━━━ Data records ━━━
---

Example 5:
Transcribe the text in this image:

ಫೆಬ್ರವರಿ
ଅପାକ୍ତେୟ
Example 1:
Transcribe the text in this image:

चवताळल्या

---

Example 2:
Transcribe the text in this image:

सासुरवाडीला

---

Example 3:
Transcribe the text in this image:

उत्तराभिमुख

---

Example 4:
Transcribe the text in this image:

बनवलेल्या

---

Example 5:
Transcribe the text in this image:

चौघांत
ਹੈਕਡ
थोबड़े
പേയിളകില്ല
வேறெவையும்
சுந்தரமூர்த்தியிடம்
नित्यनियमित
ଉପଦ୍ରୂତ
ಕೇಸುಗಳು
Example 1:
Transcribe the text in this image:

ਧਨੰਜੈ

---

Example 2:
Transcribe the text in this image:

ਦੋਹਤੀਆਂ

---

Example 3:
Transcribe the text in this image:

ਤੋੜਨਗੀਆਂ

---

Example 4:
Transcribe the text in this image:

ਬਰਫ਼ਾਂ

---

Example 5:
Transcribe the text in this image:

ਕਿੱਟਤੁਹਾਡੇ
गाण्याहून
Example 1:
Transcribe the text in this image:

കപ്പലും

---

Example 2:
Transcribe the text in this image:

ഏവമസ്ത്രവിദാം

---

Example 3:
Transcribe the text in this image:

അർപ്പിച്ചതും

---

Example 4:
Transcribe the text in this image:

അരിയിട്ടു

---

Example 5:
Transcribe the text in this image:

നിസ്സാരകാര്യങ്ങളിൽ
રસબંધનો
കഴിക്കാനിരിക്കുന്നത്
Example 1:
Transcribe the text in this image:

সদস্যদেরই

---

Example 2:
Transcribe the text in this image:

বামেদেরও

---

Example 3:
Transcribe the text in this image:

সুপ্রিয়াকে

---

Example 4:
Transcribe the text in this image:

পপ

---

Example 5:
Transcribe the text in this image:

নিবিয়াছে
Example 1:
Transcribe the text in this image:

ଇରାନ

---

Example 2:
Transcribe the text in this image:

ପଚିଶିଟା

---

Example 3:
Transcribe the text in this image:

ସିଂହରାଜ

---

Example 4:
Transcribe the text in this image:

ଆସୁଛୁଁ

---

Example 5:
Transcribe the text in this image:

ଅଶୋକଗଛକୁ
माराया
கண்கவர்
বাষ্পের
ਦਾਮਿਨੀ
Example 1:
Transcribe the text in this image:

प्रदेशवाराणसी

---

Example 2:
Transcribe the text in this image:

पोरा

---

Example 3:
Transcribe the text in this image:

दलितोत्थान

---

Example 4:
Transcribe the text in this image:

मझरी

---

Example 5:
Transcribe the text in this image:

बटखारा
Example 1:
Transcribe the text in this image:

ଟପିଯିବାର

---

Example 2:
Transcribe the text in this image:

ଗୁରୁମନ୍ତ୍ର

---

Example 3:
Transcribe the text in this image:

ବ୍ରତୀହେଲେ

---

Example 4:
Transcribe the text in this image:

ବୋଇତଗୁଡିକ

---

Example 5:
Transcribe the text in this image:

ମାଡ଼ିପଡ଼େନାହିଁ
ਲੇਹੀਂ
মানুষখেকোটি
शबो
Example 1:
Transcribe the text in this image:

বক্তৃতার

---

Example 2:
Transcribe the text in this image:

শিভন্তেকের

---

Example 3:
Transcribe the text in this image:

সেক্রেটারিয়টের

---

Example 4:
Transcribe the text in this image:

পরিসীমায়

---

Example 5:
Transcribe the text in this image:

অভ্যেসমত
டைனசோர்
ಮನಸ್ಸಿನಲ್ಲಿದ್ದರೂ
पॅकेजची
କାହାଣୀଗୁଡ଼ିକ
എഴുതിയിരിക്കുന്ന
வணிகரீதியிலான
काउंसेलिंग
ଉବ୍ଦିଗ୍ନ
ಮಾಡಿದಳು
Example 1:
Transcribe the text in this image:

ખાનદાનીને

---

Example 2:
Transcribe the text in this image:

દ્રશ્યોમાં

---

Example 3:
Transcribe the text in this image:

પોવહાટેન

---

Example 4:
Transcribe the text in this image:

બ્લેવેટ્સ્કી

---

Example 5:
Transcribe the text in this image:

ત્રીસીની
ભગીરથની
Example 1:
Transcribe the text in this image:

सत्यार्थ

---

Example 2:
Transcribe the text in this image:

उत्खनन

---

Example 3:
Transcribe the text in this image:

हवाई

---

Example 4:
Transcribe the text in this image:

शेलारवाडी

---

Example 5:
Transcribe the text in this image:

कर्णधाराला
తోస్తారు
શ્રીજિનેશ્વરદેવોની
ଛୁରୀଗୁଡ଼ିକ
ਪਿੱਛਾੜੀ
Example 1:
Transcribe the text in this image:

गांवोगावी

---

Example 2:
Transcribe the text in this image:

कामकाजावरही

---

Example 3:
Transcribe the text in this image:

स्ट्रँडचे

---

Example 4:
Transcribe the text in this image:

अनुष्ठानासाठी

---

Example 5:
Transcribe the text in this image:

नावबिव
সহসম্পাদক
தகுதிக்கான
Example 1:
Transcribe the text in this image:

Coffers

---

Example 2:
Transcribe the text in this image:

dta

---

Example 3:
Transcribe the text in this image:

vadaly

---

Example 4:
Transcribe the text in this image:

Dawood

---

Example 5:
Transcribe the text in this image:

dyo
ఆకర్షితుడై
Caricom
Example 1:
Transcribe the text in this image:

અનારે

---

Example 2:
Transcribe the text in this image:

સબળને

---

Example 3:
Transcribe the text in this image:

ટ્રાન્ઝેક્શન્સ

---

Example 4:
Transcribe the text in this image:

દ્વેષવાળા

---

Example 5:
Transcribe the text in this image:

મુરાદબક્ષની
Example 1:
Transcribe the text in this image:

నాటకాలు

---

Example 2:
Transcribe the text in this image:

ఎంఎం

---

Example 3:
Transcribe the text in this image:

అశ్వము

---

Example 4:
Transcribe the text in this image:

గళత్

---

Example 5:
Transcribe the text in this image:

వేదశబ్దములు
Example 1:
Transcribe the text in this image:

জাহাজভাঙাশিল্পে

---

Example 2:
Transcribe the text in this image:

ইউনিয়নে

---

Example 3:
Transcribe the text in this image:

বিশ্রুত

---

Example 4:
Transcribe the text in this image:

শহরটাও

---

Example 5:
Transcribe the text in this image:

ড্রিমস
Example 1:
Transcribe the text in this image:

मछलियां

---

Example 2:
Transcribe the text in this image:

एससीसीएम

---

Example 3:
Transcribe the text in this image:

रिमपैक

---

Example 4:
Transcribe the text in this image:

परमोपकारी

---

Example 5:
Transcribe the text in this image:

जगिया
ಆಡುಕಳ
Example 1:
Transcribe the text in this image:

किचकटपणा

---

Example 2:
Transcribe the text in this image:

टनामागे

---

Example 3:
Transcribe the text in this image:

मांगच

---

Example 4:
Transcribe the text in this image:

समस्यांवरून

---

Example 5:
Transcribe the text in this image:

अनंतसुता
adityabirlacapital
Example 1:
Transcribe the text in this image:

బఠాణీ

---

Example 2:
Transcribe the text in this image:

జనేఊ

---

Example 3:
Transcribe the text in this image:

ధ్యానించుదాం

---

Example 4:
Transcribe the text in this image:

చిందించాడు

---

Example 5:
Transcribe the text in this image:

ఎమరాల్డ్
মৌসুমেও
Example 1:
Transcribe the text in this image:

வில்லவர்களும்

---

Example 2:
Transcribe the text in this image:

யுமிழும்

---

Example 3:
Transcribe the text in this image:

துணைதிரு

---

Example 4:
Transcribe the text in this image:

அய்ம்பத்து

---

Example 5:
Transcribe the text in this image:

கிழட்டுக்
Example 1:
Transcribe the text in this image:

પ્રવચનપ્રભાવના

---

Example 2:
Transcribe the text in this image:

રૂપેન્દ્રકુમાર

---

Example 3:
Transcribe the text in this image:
━━━
▶ **Work to be completed**
Reproduce every entry above so that each one matches its source exactly.

▶ **Output for this task**
---

Example 5:
Transcribe the text in this image:

ಫೆಬ್ರವರಿ
ଅପାକ୍ତେୟ
Example 1:
Transcribe the text in this image:

चवताळल्या

---

Example 2:
Transcribe the text in this image:

सासुरवाडीला

---

Example 3:
Transcribe the text in this image:

उत्तराभिमुख

---

Example 4:
Transcribe the text in this image:

बनवलेल्या

---

Example 5:
Transcribe the text in this image:

चौघांत
ਹੈਕਡ
थोबड़े
പേയിളകില്ല
வேறெவையும்
சுந்தரமூர்த்தியிடம்
नित्यनियमित
ଉପଦ୍ରୂତ
ಕೇಸುಗಳು
Example 1:
Transcribe the text in this image:

ਧਨੰਜੈ

---

Example 2:
Transcribe the text in this image:

ਦੋਹਤੀਆਂ

---

Example 3:
Transcribe the text in this image:

ਤੋੜਨਗੀਆਂ

---

Example 4:
Transcribe the text in this image:

ਬਰਫ਼ਾਂ

---

Example 5:
Transcribe the text in this image:

ਕਿੱਟਤੁਹਾਡੇ
गाण्याहून
Example 1:
Transcribe the text in this image:

കപ്പലും

---

Example 2:
Transcribe the text in this image:

ഏവമസ്ത്രവിദാം

---

Example 3:
Transcribe the text in this image:

അർപ്പിച്ചതും

---

Example 4:
Transcribe the text in this image:

അരിയിട്ടു

---

Example 5:
Transcribe the text in this image:

നിസ്സാരകാര്യങ്ങളിൽ
રસબંધનો
കഴിക്കാനിരിക്കുന്നത്
Example 1:
Transcribe the text in this image:

সদস্যদেরই

---

Example 2:
Transcribe the text in this image:

বামেদেরও

---

Example 3:
Transcribe the text in this image:

সুপ্রিয়াকে

---

Example 4:
Transcribe the text in this image:

পপ

---

Example 5:
Transcribe the text in this image:

নিবিয়াছে
Example 1:
Transcribe the text in this image:

ଇରାନ

---

Example 2:
Transcribe the text in this image:

ପଚିଶିଟା

---

Example 3:
Transcribe the text in this image:

ସିଂହରାଜ

---

Example 4:
Transcribe the text in this image:

ଆସୁଛୁଁ

---

Example 5:
Transcribe the text in this image:

ଅଶୋକଗଛକୁ
माराया
கண்கவர்
বাষ্পের
ਦਾਮਿਨੀ
Example 1:
Transcribe the text in this image:

प्रदेशवाराणसी

---

Example 2:
Transcribe the text in this image:

पोरा

---

Example 3:
Transcribe the text in this image:

दलितोत्थान

---

Example 4:
Transcribe the text in this image:

मझरी

---

Example 5:
Transcribe the text in this image:

बटखारा
Example 1:
Transcribe the text in this image:

ଟପିଯିବାର

---

Example 2:
Transcribe the text in this image:

ଗୁରୁମନ୍ତ୍ର

---

Example 3:
Transcribe the text in this image:

ବ୍ରତୀହେଲେ

---

Example 4:
Transcribe the text in this image:

ବୋଇତଗୁଡିକ

---

Example 5:
Transcribe the text in this image:

ମାଡ଼ିପଡ଼େନାହିଁ
ਲੇਹੀਂ
মানুষখেকোটি
शबो
Example 1:
Transcribe the text in this image:

বক্তৃতার

---

Example 2:
Transcribe the text in this image:

শিভন্তেকের

---

Example 3:
Transcribe the text in this image:

সেক্রেটারিয়টের

---

Example 4:
Transcribe the text in this image:

পরিসীমায়

---

Example 5:
Transcribe the text in this image:

অভ্যেসমত
டைனசோர்
ಮನಸ್ಸಿನಲ್ಲಿದ್ದರೂ
पॅकेजची
କାହାଣୀଗୁଡ଼ିକ
എഴുതിയിരിക്കുന്ന
வணிகரீதியிலான
काउंसेलिंग
ଉବ୍ଦିଗ୍ନ
ಮಾಡಿದಳು
Example 1:
Transcribe the text in this image:

ખાનદાનીને

---

Example 2:
Transcribe the text in this image:

દ્રશ્યોમાં

---

Example 3:
Transcribe the text in this image:

પોવહાટેન

---

Example 4:
Transcribe the text in this image:

બ્લેવેટ્સ્કી

---

Example 5:
Transcribe the text in this image:

ત્રીસીની
ભગીરથની
Example 1:
Transcribe the text in this image:

सत्यार्थ

---

Example 2:
Transcribe the text in this image:

उत्खनन

---

Example 3:
Transcribe the text in this image:

हवाई

---

Example 4:
Transcribe the text in this image:

शेलारवाडी

---

Example 5:
Transcribe the text in this image:

कर्णधाराला
తోస్తారు
શ્રીજિનેશ્વરદેવોની
ଛୁରୀଗୁଡ଼ିକ
ਪਿੱਛਾੜੀ
Example 1:
Transcribe the text in this image:

गांवोगावी

---

Example 2:
Transcribe the text in this image:

कामकाजावरही

---

Example 3:
Transcribe the text in this image:

स्ट्रँडचे

---

Example 4:
Transcribe the text in this image:

अनुष्ठानासाठी

---

Example 5:
Transcribe the text in this image:

नावबिव
সহসম্পাদক
தகுதிக்கான
Example 1:
Transcribe the text in this image:

Coffers

---

Example 2:
Transcribe the text in this image:

dta

---

Example 3:
Transcribe the text in this image:

vadaly

---

Example 4:
Transcribe the text in this image:

Dawood

---

Example 5:
Transcribe the text in this image:

dyo
ఆకర్షితుడై
Caricom
Example 1:
Transcribe the text in this image:

અનારે

---

Example 2:
Transcribe the text in this image:

સબળને

---

Example 3:
Transcribe the text in this image:

ટ્રાન્ઝેક્શન્સ

---

Example 4:
Transcribe the text in this image:

દ્વેષવાળા

---

Example 5:
Transcribe the text in this image:

મુરાદબક્ષની
Example 1:
Transcribe the text in this image:

నాటకాలు

---

Example 2:
Transcribe the text in this image:

ఎంఎం

---

Example 3:
Transcribe the text in this image:

అశ్వము

---

Example 4:
Transcribe the text in this image:

గళత్

---

Example 5:
Transcribe the text in this image:

వేదశబ్దములు
Example 1:
Transcribe the text in this image:

জাহাজভাঙাশিল্পে

---

Example 2:
Transcribe the text in this image:

ইউনিয়নে

---

Example 3:
Transcribe the text in this image:

বিশ্রুত

---

Example 4:
Transcribe the text in this image:

শহরটাও

---

Example 5:
Transcribe the text in this image:

ড্রিমস
Example 1:
Transcribe the text in this image:

मछलियां

---

Example 2:
Transcribe the text in this image:

एससीसीएम

---

Example 3:
Transcribe the text in this image:

रिमपैक

---

Example 4:
Transcribe the text in this image:

परमोपकारी

---

Example 5:
Transcribe the text in this image:

जगिया
ಆಡುಕಳ
Example 1:
Transcribe the text in this image:

किचकटपणा

---

Example 2:
Transcribe the text in this image:

टनामागे

---

Example 3:
Transcribe the text in this image:

मांगच

---

Example 4:
Transcribe the text in this image:

समस्यांवरून

---

Example 5:
Transcribe the text in this image:

अनंतसुता
adityabirlacapital
Example 1:
Transcribe the text in this image:

బఠాణీ

---

Example 2:
Transcribe the text in this image:

జనేఊ

---

Example 3:
Transcribe the text in this image:

ధ్యానించుదాం

---

Example 4:
Transcribe the text in this image:

చిందించాడు

---

Example 5:
Transcribe the text in this image:

ఎమరాల్డ్
মৌসুমেও
Example 1:
Transcribe the text in this image:

வில்லவர்களும்

---

Example 2:
Transcribe the text in this image:

யுமிழும்

---

Example 3:
Transcribe the text in this image:

துணைதிரு

---

Example 4:
Transcribe the text in this image:

அய்ம்பத்து

---

Example 5:
Transcribe the text in this image:

கிழட்டுக்
Example 1:
Transcribe the text in this image:

પ્રવચનપ્રભાવના

---

Example 2:
Transcribe the text in this image:

રૂપેન્દ્રકુમાર

---

Example 3:
Transcribe the text in this image:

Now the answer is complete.